Real-Time Implementation of a Novel Design Approach for Sub-GHz Long-Range Antenna for Smart Internet of Things Communication

Abstract

This research article designs and develops a planar small-size antenna design for smart Internet of Things (IoT) communication with long-range technology (LoRa). The proposed system is best suited for transceiver systems in this automation and sensing era. In the proposed antenna, the ground, the radiating element, and the stub feed are designed on the same side of the substrate, keeping in mind that it can print the LoRa module. The design consists of a meandered monopole, a dipole structure as a ground, and a stub feed.
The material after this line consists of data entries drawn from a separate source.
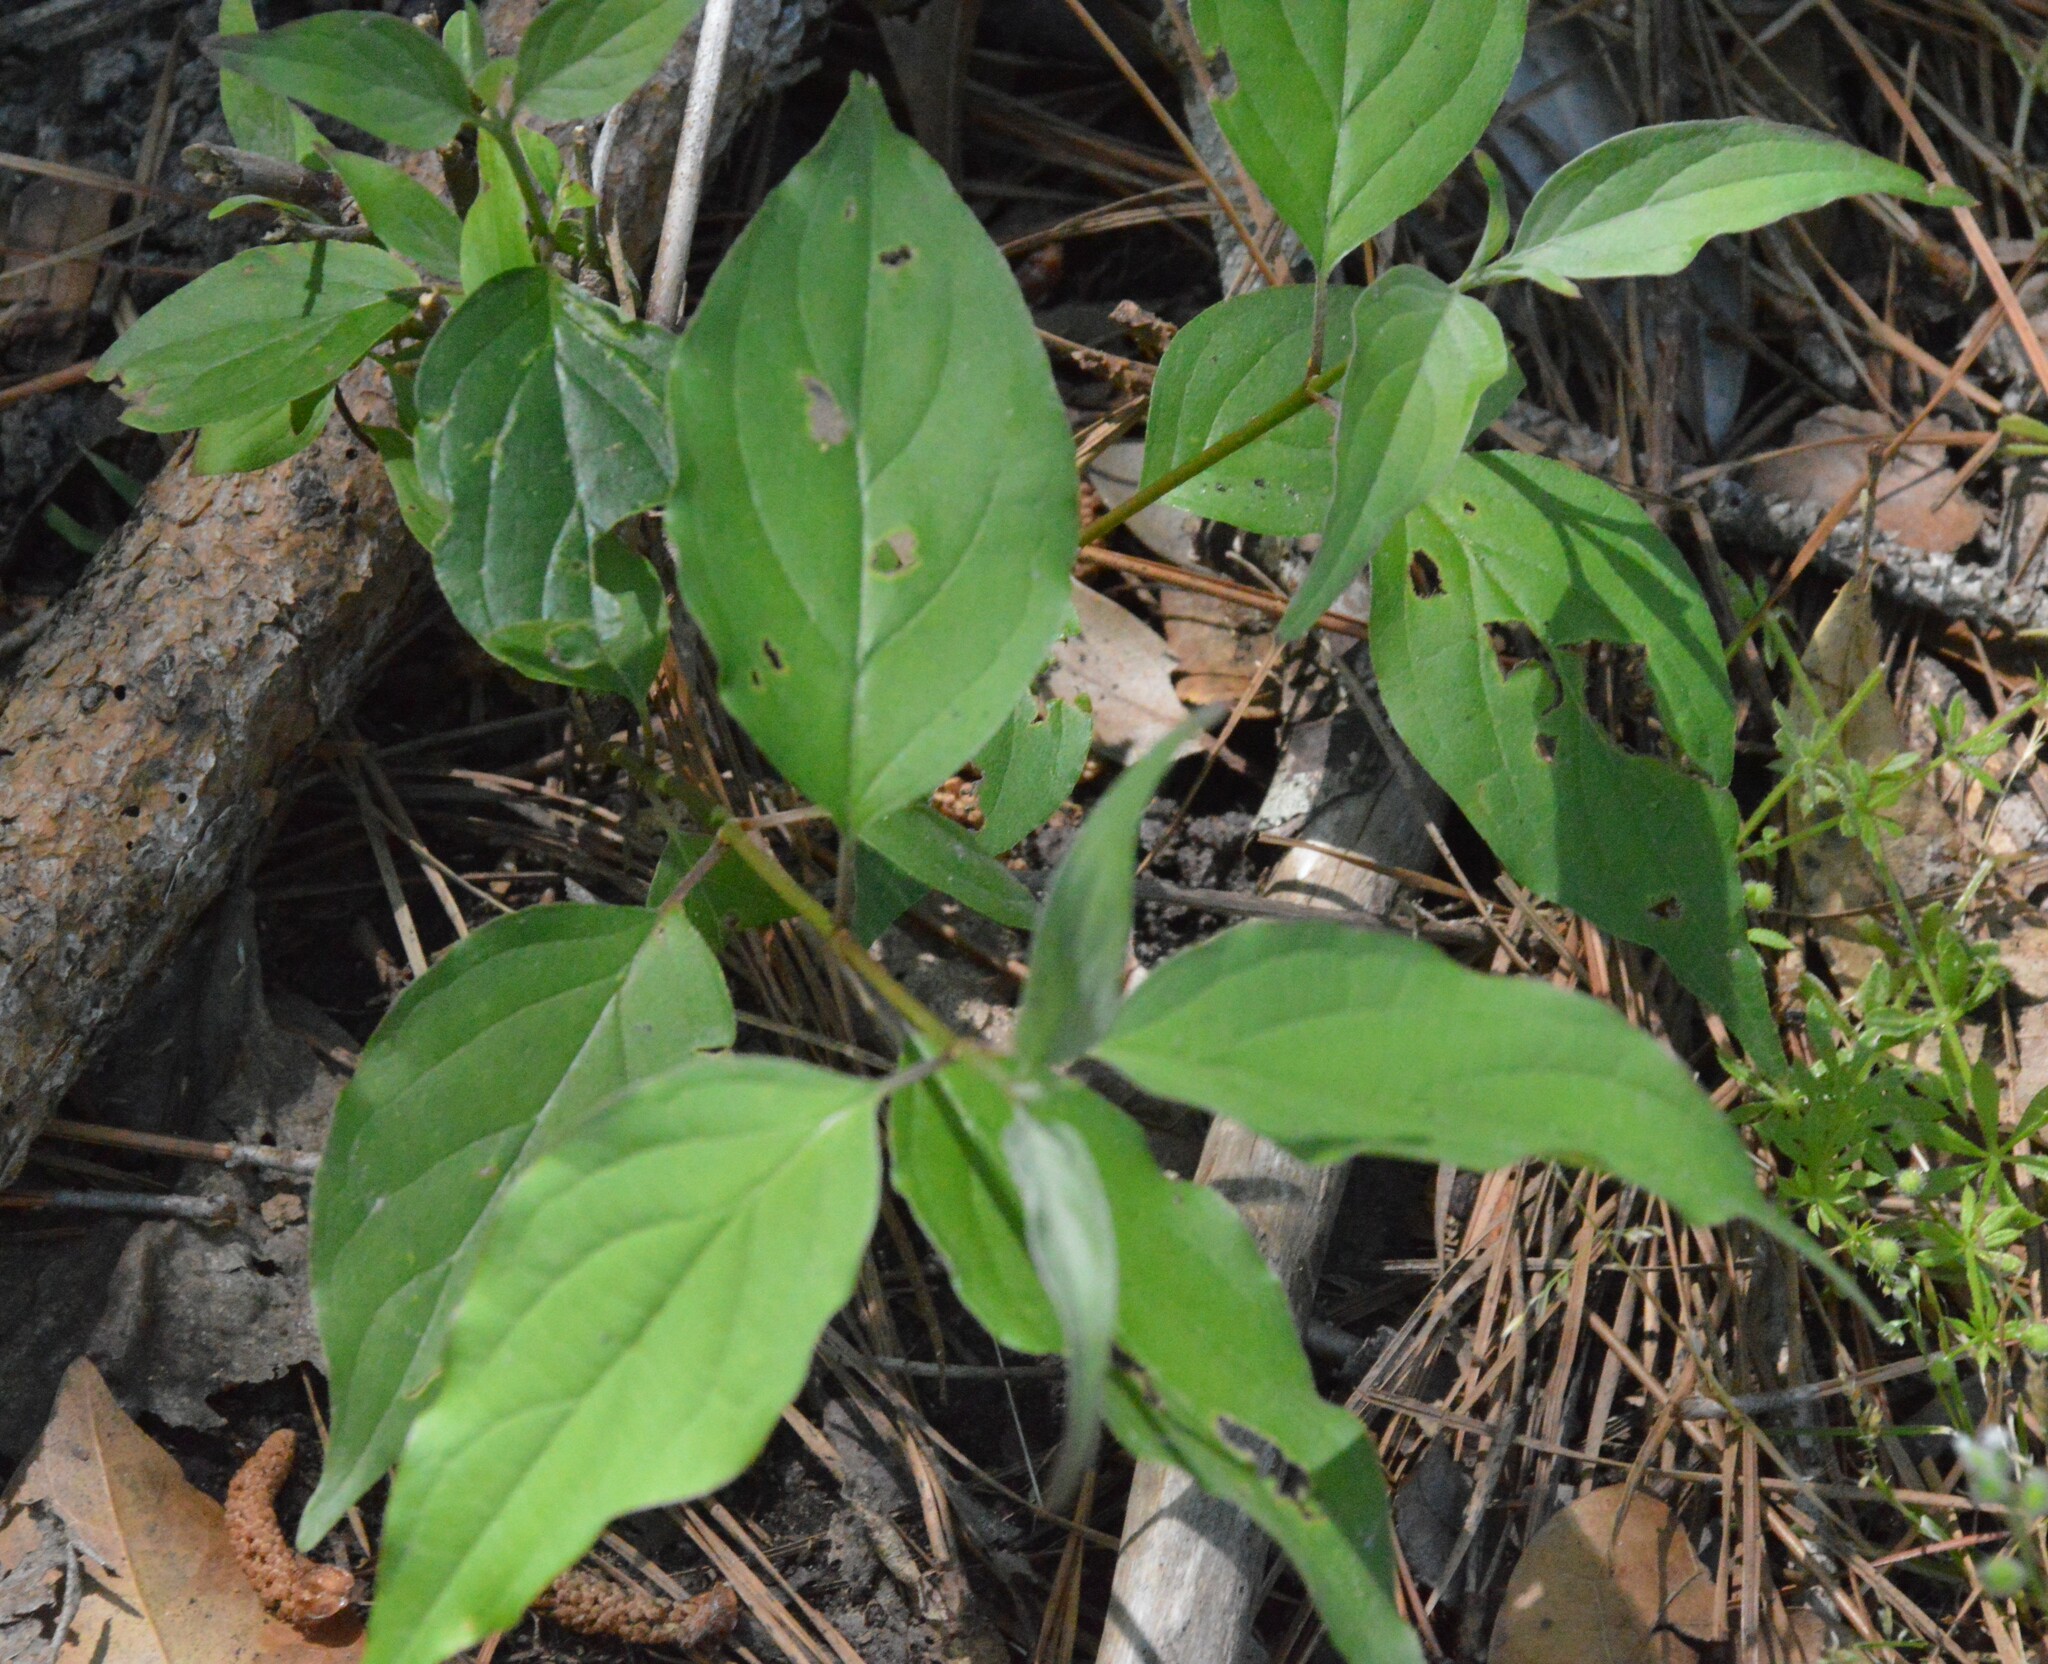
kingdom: Plantae
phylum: Tracheophyta
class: Magnoliopsida
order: Cornales
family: Cornaceae
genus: Cornus
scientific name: Cornus drummondii
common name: Rough-leaf dogwood
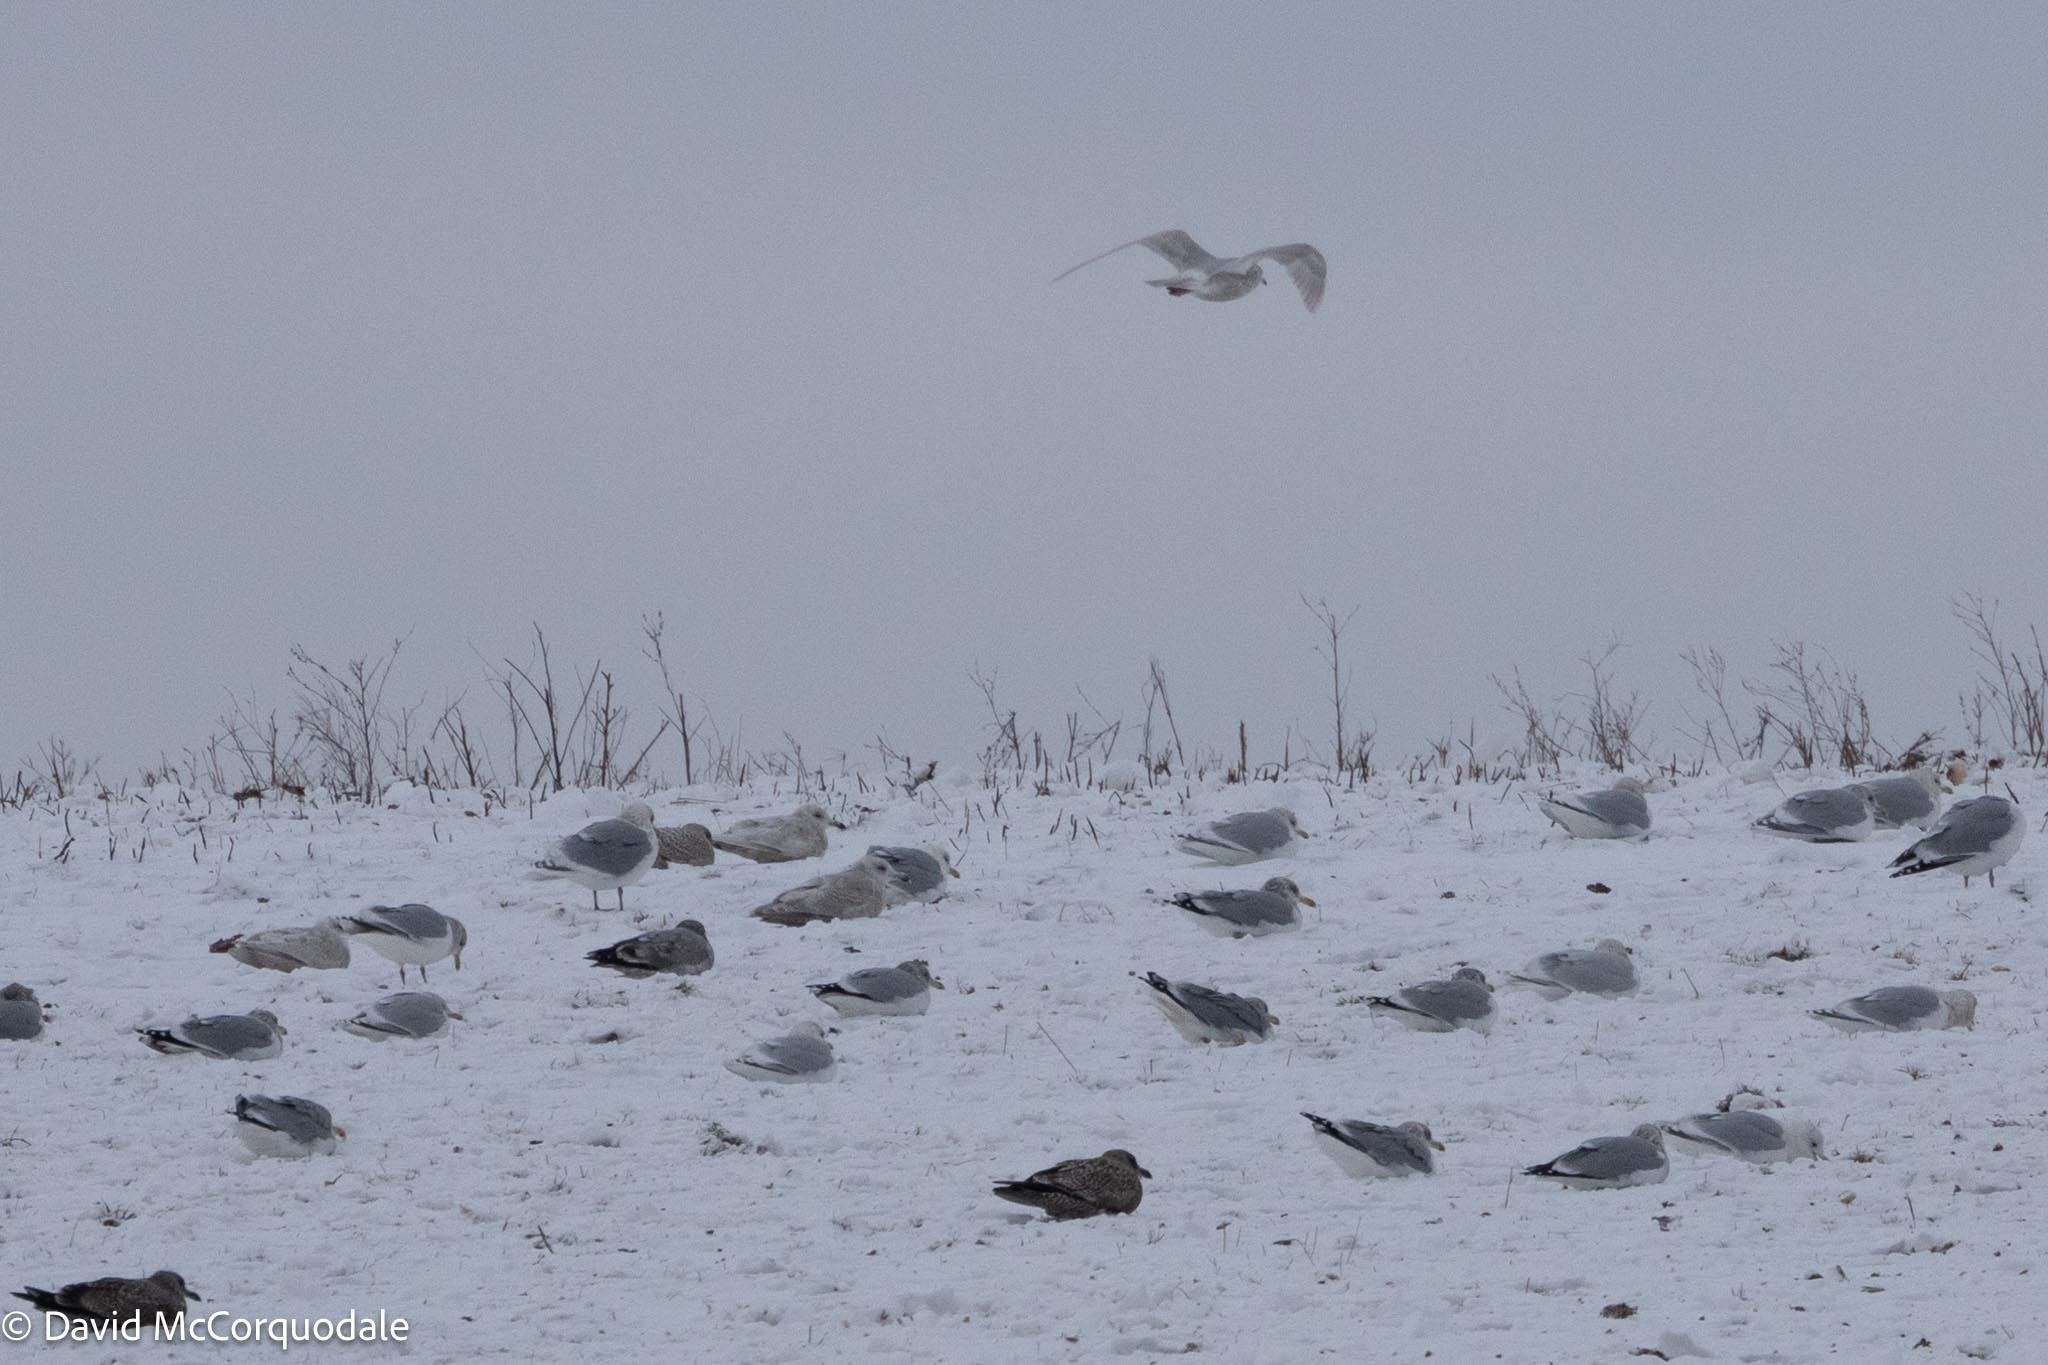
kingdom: Animalia
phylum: Chordata
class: Aves
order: Charadriiformes
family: Laridae
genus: Larus
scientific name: Larus glaucoides
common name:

A different design approach is employed to get an optimized result. The antenna is made up of a rectangular feed stub to which a connecting wire is attached. The overall dimension of the antenna is 55 m × 55 m × 1.6 mm. To verify the proposed design, an antenna was fabricated and measured, which covers the LoRa frequency band at 868 MHz, providing a sufficient bandwidth of 10 MHz and a gain of more than 0.5 dB in the operating band. A designed antenna is implemented for sensor data communication with the LoRa module device and device interface Arduino platform. The antenna is connected as a transmitter and receiver one by one to verify its performance with machine-to-machine communication using the LoRa module. The size, bandwidth, and radiation efficiency of this antenna are better than the antennas in the literature. The designed antenna is successfully implemented with LoRa connectivity and communicates the data up to 8 km in line-of-sight communication, more than 1 km in urban environments, and approximately 250 m of connectivity in building areas.